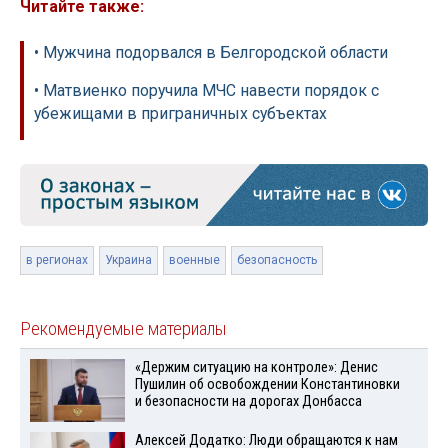
Читайте также:
• Мужчина подорвался в Белгородской области
• Матвиенко поручила МЧС навести порядок с
убежищами в приграничных субъектах
в регионах
Украина
военные
безопасность
Рекомендуемые материалы
«Держим ситуацию на контроле»: Денис
Пушилин об освобождении Константиновки
и безопасности на дорогах Донбасса
Алексей Додатко: Люди обращаются к нам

..........

Assignment: Write the material above out again exactly as it reads, but don't carry over the pictures.

Written response:
Читайте также:
• Мужчина подорвался в Белгородской области
• Матвиенко поручила МЧС навести порядок с
убежищами в приграничных субъектах
в регионах
Украина
военные
безопасность
Рекомендуемые материалы
«Держим ситуацию на контроле»: Денис
Пушилин об освобождении Константиновки
и безопасности на дорогах Донбасса
Алексей Додатко: Люди обращаются к нам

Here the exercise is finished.